Exercise
Every line in the data below from the one containing "Photo 2. Incident" down to the one containing "3 | Daniel O'SULLIVAN (GIF) |", both included, must be retyped exactly; no other line is to appear.

[Opening Material provided section]

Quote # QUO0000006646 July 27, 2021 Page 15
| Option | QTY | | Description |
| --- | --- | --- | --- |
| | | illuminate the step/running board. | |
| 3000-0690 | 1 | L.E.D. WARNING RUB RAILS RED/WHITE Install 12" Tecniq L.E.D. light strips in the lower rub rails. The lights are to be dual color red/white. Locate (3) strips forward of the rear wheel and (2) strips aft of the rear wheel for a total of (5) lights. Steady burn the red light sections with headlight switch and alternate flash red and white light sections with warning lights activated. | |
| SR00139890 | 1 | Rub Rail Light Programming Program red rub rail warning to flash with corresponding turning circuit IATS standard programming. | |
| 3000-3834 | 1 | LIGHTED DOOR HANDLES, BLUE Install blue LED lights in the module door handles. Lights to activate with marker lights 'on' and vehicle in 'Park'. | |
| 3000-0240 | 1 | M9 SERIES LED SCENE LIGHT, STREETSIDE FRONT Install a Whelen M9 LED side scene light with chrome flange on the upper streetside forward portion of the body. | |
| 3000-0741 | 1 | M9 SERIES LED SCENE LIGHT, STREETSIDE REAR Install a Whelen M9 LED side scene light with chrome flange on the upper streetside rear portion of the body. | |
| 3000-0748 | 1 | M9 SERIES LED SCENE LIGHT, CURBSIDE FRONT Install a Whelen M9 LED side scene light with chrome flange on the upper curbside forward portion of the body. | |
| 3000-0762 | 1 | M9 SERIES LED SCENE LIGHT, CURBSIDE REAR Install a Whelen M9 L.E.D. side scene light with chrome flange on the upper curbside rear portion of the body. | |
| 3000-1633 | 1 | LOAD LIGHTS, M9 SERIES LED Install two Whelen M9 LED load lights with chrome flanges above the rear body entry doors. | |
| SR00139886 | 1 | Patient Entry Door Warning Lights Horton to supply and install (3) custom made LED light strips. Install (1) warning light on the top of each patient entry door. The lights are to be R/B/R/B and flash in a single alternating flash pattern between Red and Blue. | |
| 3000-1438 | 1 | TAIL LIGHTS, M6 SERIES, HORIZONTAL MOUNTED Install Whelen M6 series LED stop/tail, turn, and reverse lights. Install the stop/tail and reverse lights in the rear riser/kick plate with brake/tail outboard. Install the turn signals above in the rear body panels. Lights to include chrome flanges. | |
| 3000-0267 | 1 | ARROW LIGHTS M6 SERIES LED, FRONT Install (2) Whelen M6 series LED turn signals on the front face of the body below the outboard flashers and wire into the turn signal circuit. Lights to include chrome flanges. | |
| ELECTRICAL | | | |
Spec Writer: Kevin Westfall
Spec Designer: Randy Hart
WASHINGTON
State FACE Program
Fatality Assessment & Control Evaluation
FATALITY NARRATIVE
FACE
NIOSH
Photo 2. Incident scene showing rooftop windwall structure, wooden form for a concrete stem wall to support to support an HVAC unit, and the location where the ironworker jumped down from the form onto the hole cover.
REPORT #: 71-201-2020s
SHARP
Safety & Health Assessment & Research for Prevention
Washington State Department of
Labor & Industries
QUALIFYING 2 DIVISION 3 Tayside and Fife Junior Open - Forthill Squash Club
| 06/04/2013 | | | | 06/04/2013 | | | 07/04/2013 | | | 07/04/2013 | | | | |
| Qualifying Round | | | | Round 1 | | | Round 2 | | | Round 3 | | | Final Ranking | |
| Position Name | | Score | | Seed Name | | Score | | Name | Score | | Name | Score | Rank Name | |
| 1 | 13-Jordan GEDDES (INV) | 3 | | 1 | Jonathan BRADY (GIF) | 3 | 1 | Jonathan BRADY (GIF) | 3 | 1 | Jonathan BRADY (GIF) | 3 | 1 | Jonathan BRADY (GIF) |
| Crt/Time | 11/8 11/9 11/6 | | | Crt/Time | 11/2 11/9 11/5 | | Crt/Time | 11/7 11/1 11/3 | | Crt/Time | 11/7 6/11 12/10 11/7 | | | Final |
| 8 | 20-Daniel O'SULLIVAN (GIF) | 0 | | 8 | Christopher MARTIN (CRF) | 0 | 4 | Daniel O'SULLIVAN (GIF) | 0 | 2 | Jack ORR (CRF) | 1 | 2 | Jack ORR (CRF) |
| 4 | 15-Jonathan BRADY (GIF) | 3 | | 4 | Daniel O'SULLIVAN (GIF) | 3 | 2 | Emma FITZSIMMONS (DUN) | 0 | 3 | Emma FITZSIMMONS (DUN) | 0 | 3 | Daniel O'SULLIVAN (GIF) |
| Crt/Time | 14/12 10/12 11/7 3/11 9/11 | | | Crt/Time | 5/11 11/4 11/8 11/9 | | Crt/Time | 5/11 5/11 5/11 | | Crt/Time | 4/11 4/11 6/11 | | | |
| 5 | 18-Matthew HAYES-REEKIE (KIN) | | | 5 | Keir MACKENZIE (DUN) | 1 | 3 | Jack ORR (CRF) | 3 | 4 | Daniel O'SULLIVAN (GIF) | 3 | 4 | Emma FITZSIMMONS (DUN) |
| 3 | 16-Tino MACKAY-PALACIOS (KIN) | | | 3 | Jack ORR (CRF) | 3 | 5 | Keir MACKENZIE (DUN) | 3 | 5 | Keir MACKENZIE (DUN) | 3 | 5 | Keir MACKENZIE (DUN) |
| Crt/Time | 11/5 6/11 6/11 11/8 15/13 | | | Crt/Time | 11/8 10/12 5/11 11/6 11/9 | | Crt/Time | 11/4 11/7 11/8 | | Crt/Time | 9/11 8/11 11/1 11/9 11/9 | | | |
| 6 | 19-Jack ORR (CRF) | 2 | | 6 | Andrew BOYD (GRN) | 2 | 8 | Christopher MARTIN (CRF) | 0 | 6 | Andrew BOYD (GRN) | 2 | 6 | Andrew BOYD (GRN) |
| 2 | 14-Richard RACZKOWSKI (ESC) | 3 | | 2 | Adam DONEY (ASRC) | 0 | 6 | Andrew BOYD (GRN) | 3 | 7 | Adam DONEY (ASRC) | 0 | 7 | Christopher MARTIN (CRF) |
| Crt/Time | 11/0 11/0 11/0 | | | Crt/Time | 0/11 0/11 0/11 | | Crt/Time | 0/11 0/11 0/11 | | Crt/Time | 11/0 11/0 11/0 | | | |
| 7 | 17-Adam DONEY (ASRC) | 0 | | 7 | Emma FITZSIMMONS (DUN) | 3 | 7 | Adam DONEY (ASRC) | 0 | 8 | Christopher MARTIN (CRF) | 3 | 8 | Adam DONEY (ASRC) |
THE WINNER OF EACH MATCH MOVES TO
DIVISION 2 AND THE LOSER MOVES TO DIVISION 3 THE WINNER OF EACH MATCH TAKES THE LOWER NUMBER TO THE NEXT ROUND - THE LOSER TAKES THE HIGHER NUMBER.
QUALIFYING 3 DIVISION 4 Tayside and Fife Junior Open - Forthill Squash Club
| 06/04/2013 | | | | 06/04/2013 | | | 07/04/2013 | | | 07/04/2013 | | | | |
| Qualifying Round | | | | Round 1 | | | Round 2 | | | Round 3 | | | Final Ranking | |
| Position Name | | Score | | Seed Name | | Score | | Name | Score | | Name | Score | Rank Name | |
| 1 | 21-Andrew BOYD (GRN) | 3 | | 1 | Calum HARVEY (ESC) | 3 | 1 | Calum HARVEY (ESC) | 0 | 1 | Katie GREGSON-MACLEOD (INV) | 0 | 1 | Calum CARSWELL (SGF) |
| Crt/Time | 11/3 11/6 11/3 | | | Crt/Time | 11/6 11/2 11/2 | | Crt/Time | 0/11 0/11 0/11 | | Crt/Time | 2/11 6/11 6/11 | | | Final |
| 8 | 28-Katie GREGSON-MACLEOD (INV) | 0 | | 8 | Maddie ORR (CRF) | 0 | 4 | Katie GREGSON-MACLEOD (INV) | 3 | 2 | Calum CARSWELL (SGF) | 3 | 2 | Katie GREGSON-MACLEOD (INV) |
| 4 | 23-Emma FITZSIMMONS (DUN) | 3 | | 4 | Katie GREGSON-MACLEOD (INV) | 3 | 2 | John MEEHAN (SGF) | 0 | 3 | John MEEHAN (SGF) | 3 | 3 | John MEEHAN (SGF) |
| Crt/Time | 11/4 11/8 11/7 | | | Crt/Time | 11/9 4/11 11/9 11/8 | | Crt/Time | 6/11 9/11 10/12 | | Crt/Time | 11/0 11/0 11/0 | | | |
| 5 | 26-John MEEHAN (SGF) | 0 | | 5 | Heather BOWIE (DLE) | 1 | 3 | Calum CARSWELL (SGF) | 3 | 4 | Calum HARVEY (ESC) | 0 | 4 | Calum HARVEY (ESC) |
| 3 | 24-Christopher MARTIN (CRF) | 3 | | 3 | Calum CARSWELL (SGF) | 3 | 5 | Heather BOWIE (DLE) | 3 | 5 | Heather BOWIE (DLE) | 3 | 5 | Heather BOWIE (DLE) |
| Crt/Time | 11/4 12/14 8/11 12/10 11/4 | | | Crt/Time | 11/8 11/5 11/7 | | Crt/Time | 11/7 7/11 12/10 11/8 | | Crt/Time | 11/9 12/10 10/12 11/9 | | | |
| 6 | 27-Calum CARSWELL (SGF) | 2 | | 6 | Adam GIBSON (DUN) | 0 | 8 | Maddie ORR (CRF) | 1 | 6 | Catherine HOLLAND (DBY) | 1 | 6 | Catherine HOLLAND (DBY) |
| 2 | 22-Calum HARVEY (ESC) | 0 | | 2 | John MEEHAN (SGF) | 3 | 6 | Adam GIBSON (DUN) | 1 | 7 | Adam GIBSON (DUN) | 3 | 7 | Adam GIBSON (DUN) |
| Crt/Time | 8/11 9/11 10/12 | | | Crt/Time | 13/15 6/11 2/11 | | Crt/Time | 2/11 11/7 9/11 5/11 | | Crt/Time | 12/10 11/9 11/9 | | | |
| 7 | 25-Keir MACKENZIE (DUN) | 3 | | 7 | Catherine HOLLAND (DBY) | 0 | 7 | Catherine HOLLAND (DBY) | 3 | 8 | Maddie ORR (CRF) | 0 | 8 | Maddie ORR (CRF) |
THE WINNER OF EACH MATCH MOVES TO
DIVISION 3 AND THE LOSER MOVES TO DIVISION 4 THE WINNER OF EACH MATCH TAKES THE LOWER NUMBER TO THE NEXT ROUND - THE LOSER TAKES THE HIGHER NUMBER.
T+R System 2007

[Closing Material provided section]

Result of the exercise
Photo 2. Incident scene showing rooftop windwall structure, wooden form for a concrete stem wall to support to support an HVAC unit, and the location where the ironworker jumped down from the form onto the hole cover.
REPORT #: 71-201-2020s
SHARP
Safety & Health Assessment & Research for Prevention
Washington State Department of
Labor & Industries
QUALIFYING 2 DIVISION 3 Tayside and Fife Junior Open - Forthill Squash Club
| 06/04/2013 | | | | 06/04/2013 | | | 07/04/2013 | | | 07/04/2013 | | | | |
| Qualifying Round | | | | Round 1 | | | Round 2 | | | Round 3 | | | Final Ranking | |
| Position Name | | Score | | Seed Name | | Score | | Name | Score | | Name | Score | Rank Name | |
| 1 | 13-Jordan GEDDES (INV) | 3 | | 1 | Jonathan BRADY (GIF) | 3 | 1 | Jonathan BRADY (GIF) | 3 | 1 | Jonathan BRADY (GIF) | 3 | 1 | Jonathan BRADY (GIF) |
| Crt/Time | 11/8 11/9 11/6 | | | Crt/Time | 11/2 11/9 11/5 | | Crt/Time | 11/7 11/1 11/3 | | Crt/Time | 11/7 6/11 12/10 11/7 | | | Final |
| 8 | 20-Daniel O'SULLIVAN (GIF) | 0 | | 8 | Christopher MARTIN (CRF) | 0 | 4 | Daniel O'SULLIVAN (GIF) | 0 | 2 | Jack ORR (CRF) | 1 | 2 | Jack ORR (CRF) |
| 4 | 15-Jonathan BRADY (GIF) | 3 | | 4 | Daniel O'SULLIVAN (GIF) | 3 | 2 | Emma FITZSIMMONS (DUN) | 0 | 3 | Emma FITZSIMMONS (DUN) | 0 | 3 | Daniel O'SULLIVAN (GIF) |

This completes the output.